The task: Your task is to count the lines of the entries below that include the word "Αυτό" and to give only the resulting number.

[[ Records shown, beginning ]]

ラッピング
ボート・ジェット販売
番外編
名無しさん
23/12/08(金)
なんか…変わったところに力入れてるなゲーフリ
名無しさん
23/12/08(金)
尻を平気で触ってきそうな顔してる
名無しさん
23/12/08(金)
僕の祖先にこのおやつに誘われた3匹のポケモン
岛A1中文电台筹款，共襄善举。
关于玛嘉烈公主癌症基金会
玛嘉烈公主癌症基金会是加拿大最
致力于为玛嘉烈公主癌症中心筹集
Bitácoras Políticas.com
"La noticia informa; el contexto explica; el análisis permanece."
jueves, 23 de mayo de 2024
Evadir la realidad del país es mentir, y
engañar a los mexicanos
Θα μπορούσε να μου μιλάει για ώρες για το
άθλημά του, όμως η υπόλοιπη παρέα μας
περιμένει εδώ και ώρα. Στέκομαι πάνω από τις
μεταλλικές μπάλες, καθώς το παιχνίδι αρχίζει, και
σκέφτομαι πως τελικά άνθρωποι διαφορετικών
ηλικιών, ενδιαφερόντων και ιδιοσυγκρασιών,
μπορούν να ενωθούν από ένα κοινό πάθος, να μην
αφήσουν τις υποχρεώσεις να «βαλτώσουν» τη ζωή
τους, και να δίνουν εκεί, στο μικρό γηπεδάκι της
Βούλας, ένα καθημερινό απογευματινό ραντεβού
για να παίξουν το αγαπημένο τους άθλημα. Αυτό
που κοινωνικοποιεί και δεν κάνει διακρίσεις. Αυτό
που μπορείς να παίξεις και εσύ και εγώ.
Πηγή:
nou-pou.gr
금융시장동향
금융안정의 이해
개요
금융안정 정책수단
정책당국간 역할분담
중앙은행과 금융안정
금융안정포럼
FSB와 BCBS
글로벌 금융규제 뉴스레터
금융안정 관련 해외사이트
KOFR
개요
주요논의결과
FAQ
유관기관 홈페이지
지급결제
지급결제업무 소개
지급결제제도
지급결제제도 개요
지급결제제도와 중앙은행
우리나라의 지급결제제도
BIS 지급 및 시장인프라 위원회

[[ Records shown, end ]]

Solution for this exercise: 2